**What the task requires**
Needed from the entries below: every line that holds the word "sectors".

**Data shown**

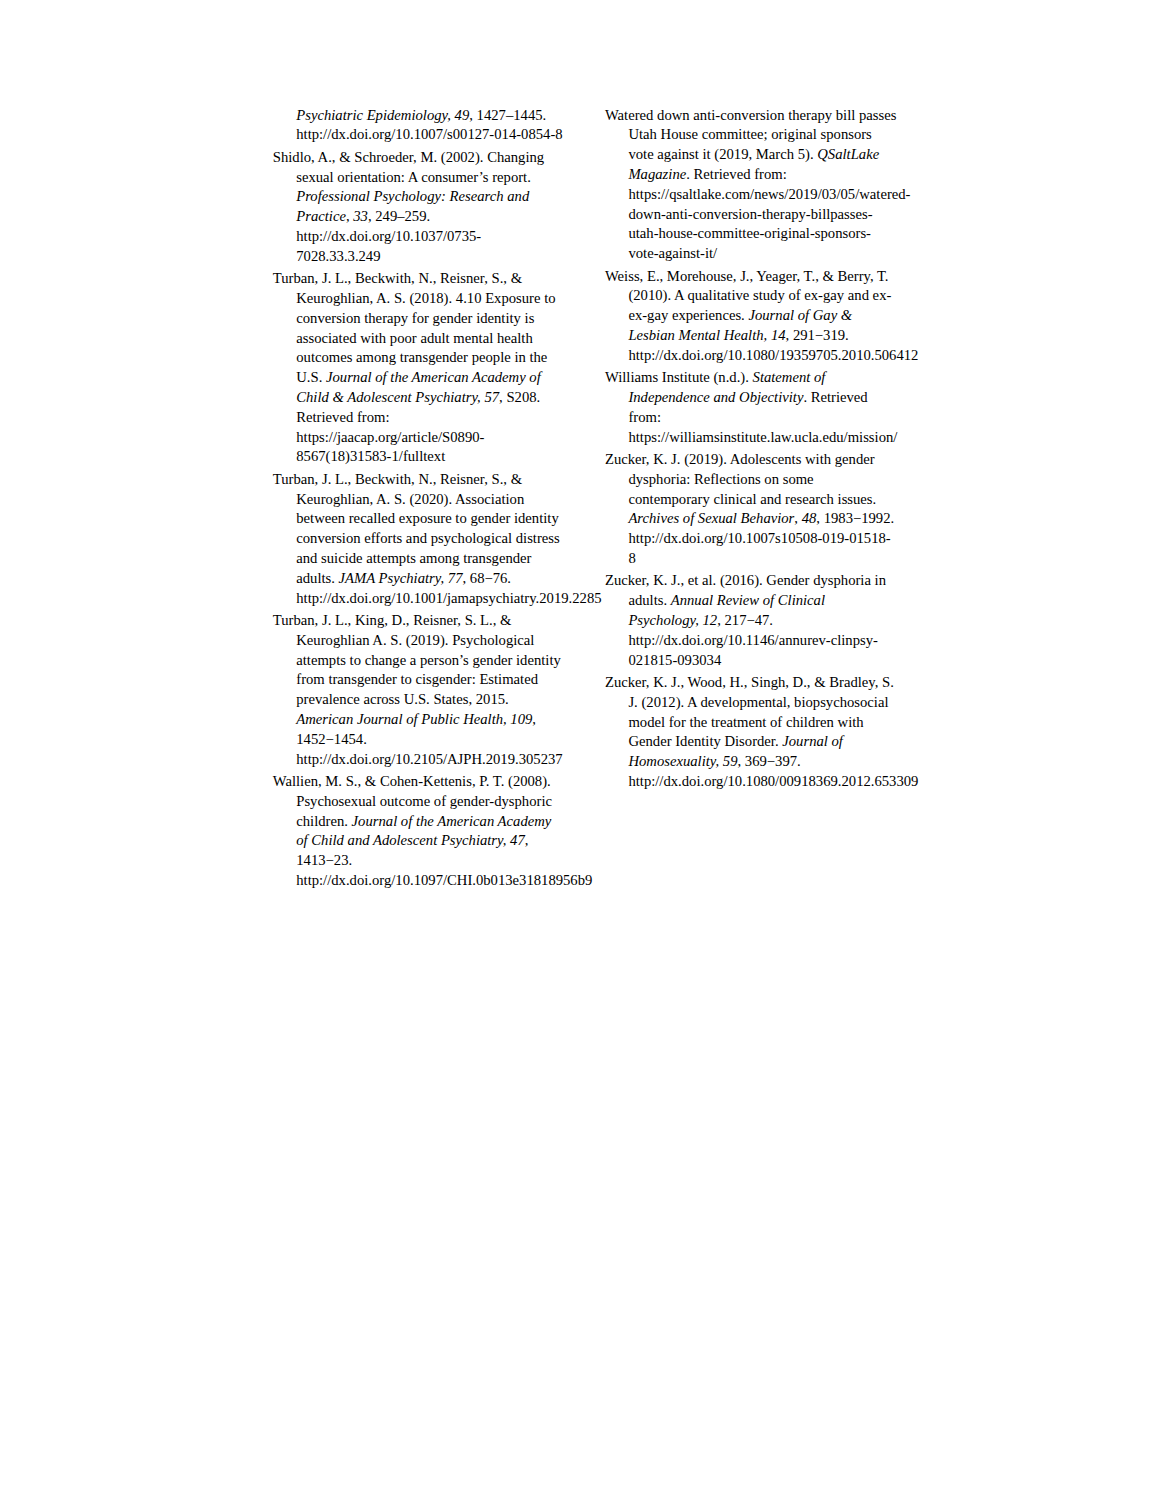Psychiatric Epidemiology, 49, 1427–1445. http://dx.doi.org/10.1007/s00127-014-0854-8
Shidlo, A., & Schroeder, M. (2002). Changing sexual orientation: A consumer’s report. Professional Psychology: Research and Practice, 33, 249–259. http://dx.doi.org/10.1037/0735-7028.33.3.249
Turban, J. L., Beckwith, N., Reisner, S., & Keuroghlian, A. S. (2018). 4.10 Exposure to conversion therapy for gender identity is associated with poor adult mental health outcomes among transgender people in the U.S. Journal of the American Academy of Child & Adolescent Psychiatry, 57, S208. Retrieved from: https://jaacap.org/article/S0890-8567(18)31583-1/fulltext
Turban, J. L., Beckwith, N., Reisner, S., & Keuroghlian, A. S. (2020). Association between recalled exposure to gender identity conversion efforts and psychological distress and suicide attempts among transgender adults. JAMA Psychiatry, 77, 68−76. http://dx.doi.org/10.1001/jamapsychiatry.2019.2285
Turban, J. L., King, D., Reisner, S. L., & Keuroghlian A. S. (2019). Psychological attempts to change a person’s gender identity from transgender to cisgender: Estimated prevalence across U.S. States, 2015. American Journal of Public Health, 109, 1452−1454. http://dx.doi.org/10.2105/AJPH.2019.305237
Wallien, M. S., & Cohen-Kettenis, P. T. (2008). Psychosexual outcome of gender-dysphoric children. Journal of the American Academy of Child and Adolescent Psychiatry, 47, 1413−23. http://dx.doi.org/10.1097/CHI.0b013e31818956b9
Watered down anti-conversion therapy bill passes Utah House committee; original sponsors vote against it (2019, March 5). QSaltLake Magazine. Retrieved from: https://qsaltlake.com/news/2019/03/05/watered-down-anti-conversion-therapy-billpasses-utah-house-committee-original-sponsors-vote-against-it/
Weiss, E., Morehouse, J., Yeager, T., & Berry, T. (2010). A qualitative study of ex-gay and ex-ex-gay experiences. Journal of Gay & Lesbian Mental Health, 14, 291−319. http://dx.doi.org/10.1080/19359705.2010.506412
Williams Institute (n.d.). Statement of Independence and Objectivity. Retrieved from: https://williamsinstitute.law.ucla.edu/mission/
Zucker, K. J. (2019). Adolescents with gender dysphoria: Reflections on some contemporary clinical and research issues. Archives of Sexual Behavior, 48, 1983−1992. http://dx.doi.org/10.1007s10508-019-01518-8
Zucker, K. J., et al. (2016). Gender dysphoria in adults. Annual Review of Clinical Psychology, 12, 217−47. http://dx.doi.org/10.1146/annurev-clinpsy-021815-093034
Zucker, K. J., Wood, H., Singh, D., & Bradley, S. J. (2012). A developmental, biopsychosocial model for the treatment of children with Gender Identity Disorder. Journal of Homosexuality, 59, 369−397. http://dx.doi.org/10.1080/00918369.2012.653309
---
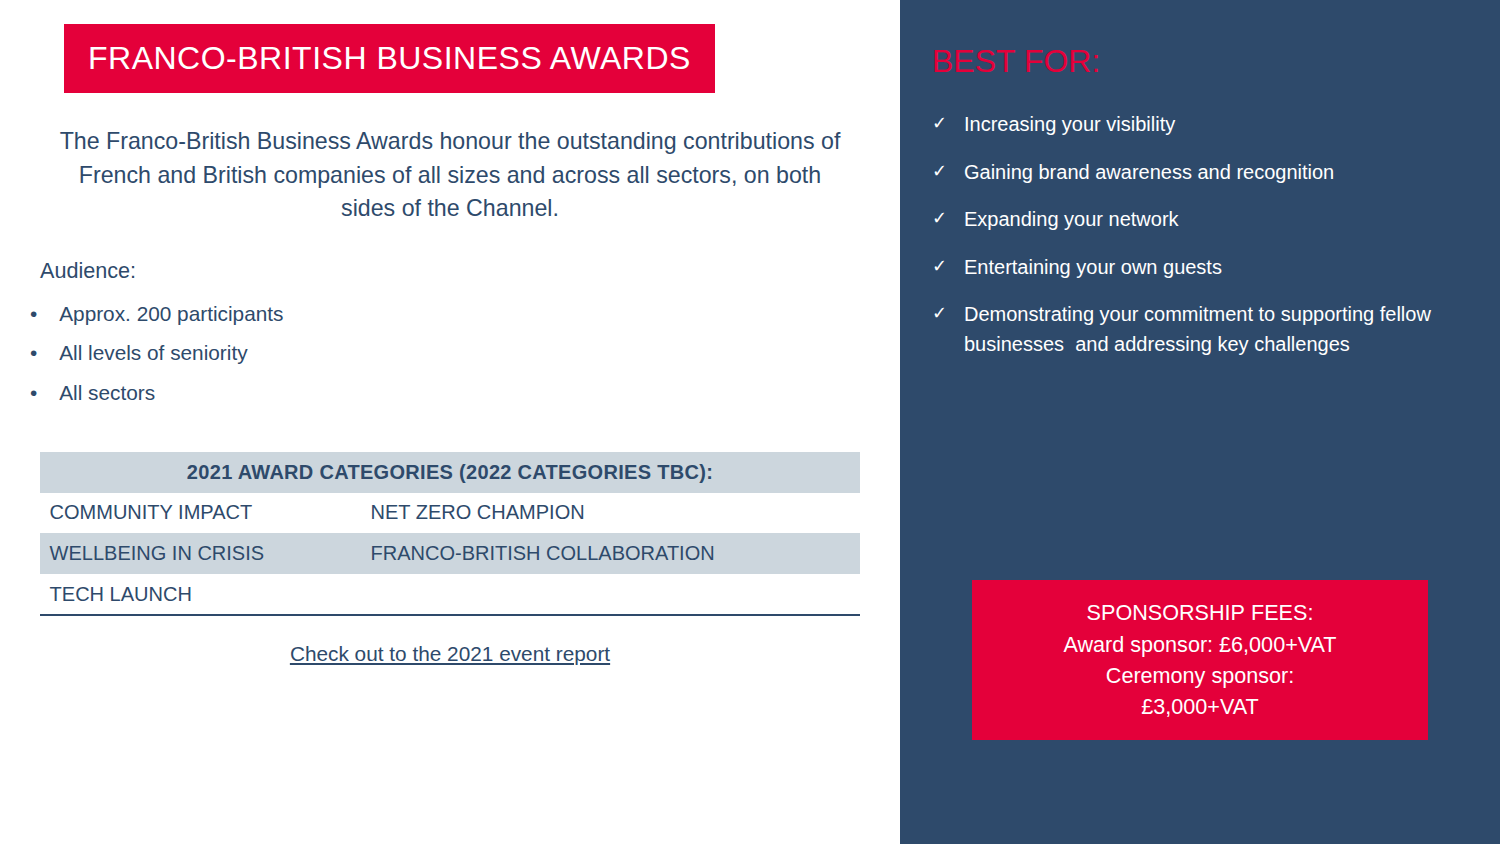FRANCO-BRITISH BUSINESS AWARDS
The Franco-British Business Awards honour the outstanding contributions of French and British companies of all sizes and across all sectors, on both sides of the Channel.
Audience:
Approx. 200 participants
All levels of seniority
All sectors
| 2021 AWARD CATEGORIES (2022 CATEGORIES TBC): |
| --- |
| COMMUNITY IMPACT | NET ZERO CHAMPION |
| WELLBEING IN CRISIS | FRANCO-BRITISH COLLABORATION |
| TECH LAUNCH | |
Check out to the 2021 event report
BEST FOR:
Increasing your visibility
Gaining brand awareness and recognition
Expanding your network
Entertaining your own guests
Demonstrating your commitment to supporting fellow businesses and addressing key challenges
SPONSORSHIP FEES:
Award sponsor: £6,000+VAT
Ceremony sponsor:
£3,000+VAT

**Reply to the exercise**
The Franco-British Business Awards honour the outstanding contributions of French and British companies of all sizes and across all sectors, on both sides of the Channel.
All sectors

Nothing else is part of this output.